Кинг засмеялся, запрокинув голову назад, как это делали мы с сестрой, когда смеялись. Он был блондином, как его мама, худее меня, но полнел, когда ему было почти двадцать, и, кроме цвета глаз, он ничем не походил на меня. Но, блять, он был настолько похож на моего сына, что иногда это било меня по лицу. Как я, но, слава богу, лучше.
— Да заткнитесь вы оба, — огрызнулась Кресс, но в её голосе не было настоящего пыла. — Зевс, ты пытаешься отвлечь меня от текущей темы, и я не буду отвлекаться.

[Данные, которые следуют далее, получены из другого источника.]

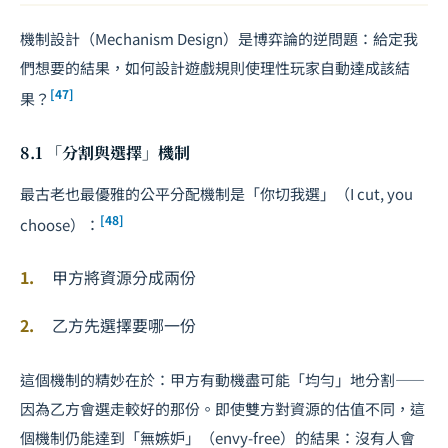
機制設計（Mechanism Design）是博弈論的逆問題：給定我
們想要的結果，如何設計遊戲規則使理性玩家自動達成該結
[47]
果？
8.1 「分割與選擇」機制
最古老也最優雅的公平分配機制是「你切我選」（I cut, you
[48]
choose）：
甲方將資源分成兩份
乙方先選擇要哪一份
這個機制的精妙在於：甲方有動機盡可能「均勻」地分割——
因為乙方會選走較好的那份。即使雙方對資源的估值不同，這
個機制仍能達到「無嫉妒」（envy-free）的結果：沒有人會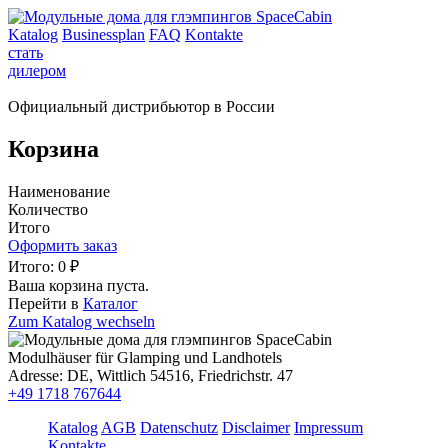
Katalog
Businessplan
FAQ
Kontakte
стать
дилером
Официальный дистрибьютор в России
Корзина
Наименование
Количество
Итого
Оформить заказ
Итого:
0
₽
Ваша корзина пуста.
Перейти в
Каталог
Zum Katalog wechseln
Modulhäuser für Glamping und Landhotels
Adresse:
DE, Wittlich 54516, Friedrichstr. 47
+49 1718 767644
Katalog
AGB
Datenschutz
Disclaimer
Impressum
Kontakte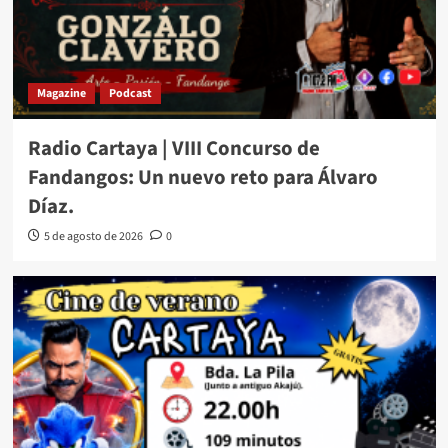
Magazine
Podcast
Radio Cartaya | VIII Concurso de
Fandangos: Un nuevo reto para Álvaro
Díaz.
5 de agosto de 2026
0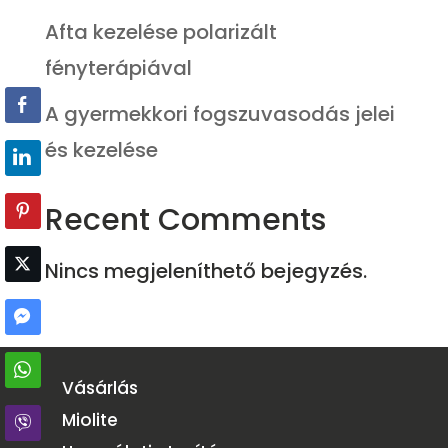
Afta kezelése polarizált
fényterápiával
A gyermekkori fogszuvasodás jelei
és kezelése
Recent Comments
Nincs megjeleníthető bejegyzés.
Vásárlás
Miolite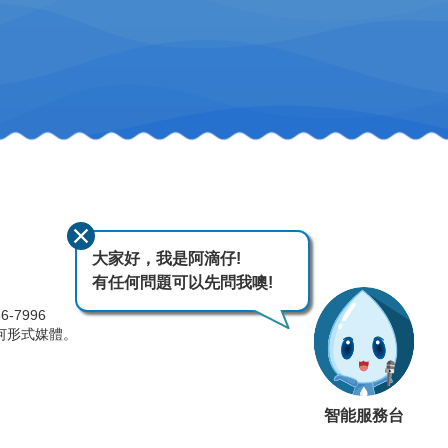
大家好，我是阿滴仔!
有任何問題可以先問我噢!
-7996
何形式媒體。
智能服務台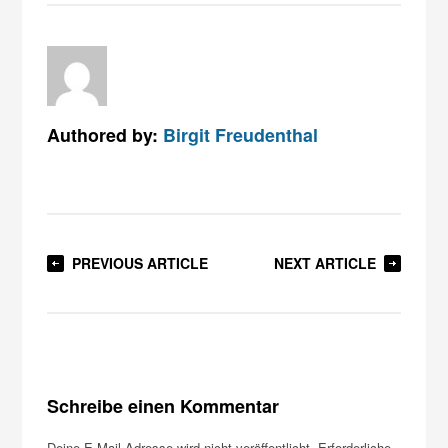
Authored by:
Birgit Freudenthal
PREVIOUS ARTICLE
NEXT ARTICLE
Schreibe einen Kommentar
Deine E-Mail-Adresse wird nicht veröffentlicht.
Erforderliche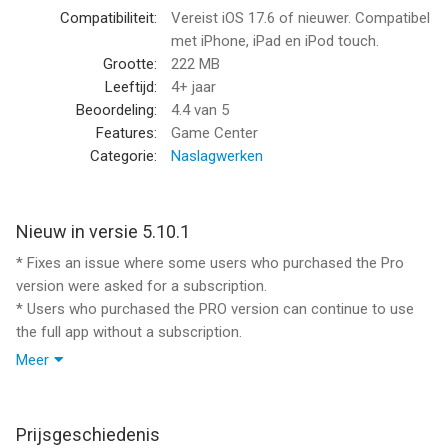
Compatibiliteit:
Vereist iOS 17.6 of nieuwer. Compatibel
* 300 species - 2000 images
met iPhone, iPad en iPod touch.
* Extensive description of the species
Grootte:
222 MB
* Species names in 11 languages
Leeftijd:
4+ jaar
* Scientific identification
Beoordeling:
4.4
van 5
* Online Mushroom Consultation
Features:
Game Center
* Quiz game
Categorie:
Naslagwerken
SEARCH AND IDENTIFY SPECIES BY
Nieuw in versie 5.10.1
* APPEARANCE AND SCENT
* Fixes an issue where some users who purchased the Pro
- size, color, hat, gills, stem, etc.
version were asked for a subscription.
* EDIBILITY AND TASTE
* Users who purchased the PRO version can continue to use
- toxic, edible, allergen, etc.
the full app without a subscription.
* FRUIT BODY TYPE
* New: Add multiple photos to each sighting.
- belly mushrooms, gilled mushrooms, truffle, etc.
Meer
* New: Photo identification — snap a mushroom and get
* HABITAT
suggested matches to help identify it.
- deciduous or coniferous forest floor, etc.
* New: "About me" in your profile — share a bit about you.
* FAMILY
Prijsgeschiedenis
* Bug fixes and stability improvements.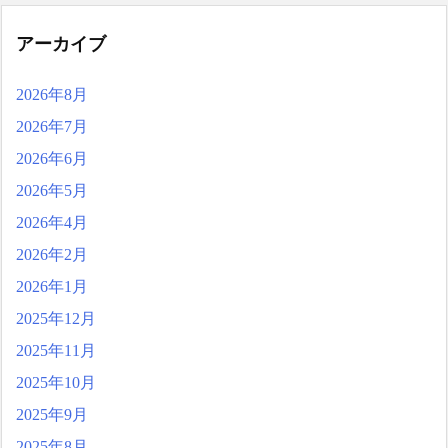
アーカイブ
2026年8月
2026年7月
2026年6月
2026年5月
2026年4月
2026年2月
2026年1月
2025年12月
2025年11月
2025年10月
2025年9月
2025年8月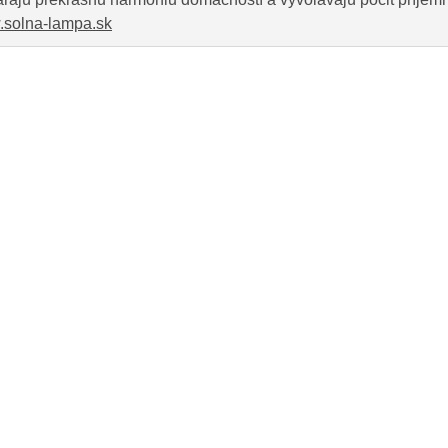
solna-lampa.sk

Что-то в тебе изменилось.
Черт, если бы это было неправдой. Я сидел там, в своей одежде, с моим обычным хмурым выражением лица, чтобы запугать отцов и братьев на трибунах и возбудить подавленных матерей и любопытных маленьких девочек, и я делал это, наклонившись вперед, положив предплечья на колени, чтобы ряды людей позади меня могли ясно видеть вырез, который я носил, символ Падших на спине. Я не улыбался, не танцевал долбаную джигу и не пел какую-нибудь попсовую песенку о том, что это прекрасный, мать его, день.
И все же даже я каким-то образом знал, что выгляжу иначе. Что-то было не так в воздухе вокруг меня, как будто почти невидимая пелена страданий была снята, и люди могли видеть меня яснее. Черт, даже я мог видеть себя яснее.
Я был чертовски счастлив, и после многих лет жизни на пайке счастливых моментов, украденных от наблюдения за тем, как мои дети растут хорошими и сильными, воспоминаний, которые подарили мне мои братья, скачущие за мной в строю по горячим дорогам провинции, и коротких вспышек удовольствия от траха со случайными кисками, такое счастье потрясло меня.
Да, я был другим, и Кресс была слишком умна, чтобы не видеть этого.
Не было причин лгать ей. Она познакомится с Лу скорее раньше, чем позже, потому что я планировал привести свою девушку на воскресный обед, чтобы «познакомиться с семьей».
Но я был эгоистом и хотел еще одну ночь с моей женщиной-подростком, как свой грязный секрет.
— Мут, брат.
Кинг с громким возгласом встал, чтобы поприветствовать своего лучшего друга, обняв его сзади. Мут не любил, когда к нему прикасались, но он привык к Кингу, любил его больше всех на свете, и он обнял его в ответ, словно они расставались не на недели, а на годы.
Когда они расстались, оба улыбались.
— Ты был здесь все это время? Почему ты не сидишь с нами? — спросил Кинг, махнув рукой человеку, сидящему рядом с ним, чтобы освободить место для Мута.
Мужчина моргнул на моего сына, посмотрел на меня и на весь мой рост, затем с силой толкнул человека с другой стороны, чтобы освободить место. Я ухмыльнулся и посмотрел, как он сглотнул.
Смеясь себе под нос, я уловил, как Мут сказал:
— Была работа.
Блять.
Я напрягся, прежде чем успел сказать себе, что надо сохранять спокойствие. Кресс была чертовым ястребом, когда дело касалось выведывания секретов, и у меня было такое чувство, что мой вот-вот разлетится к чертовой матери.
Кинг нахмурился.
— Работа? На гребаном школьном баскетбольном матче? — он рассмеялся, посмотрев на меня, чтобы убедиться, что Мут ведет себя нелепо.
Мут никогда не был смешным и, к несчастью, он никогда не лгал.
— Надо присматривать за Фокси, — сказал он, глядя на свою подопечную, когда она делала гребаное сальто на противоположной стороне зала.
— Фокси? — одновременно сказали Кинг и Кресс.
Это было бы смешно, если бы я была в настроении найти ситуацию смешной.
Я закрыла глаза и прижала ладони к ним, потому что знала, что сейчас произойдет.
— Луиза Лафайетт, — объяснил Мут, указывая на нее. — Та, у которой золотые волосы, золотая кожа и голубые глаза, как у Барби.
Боже, ребенок никогда не говорил, а теперь он был чертовым Шекспиром.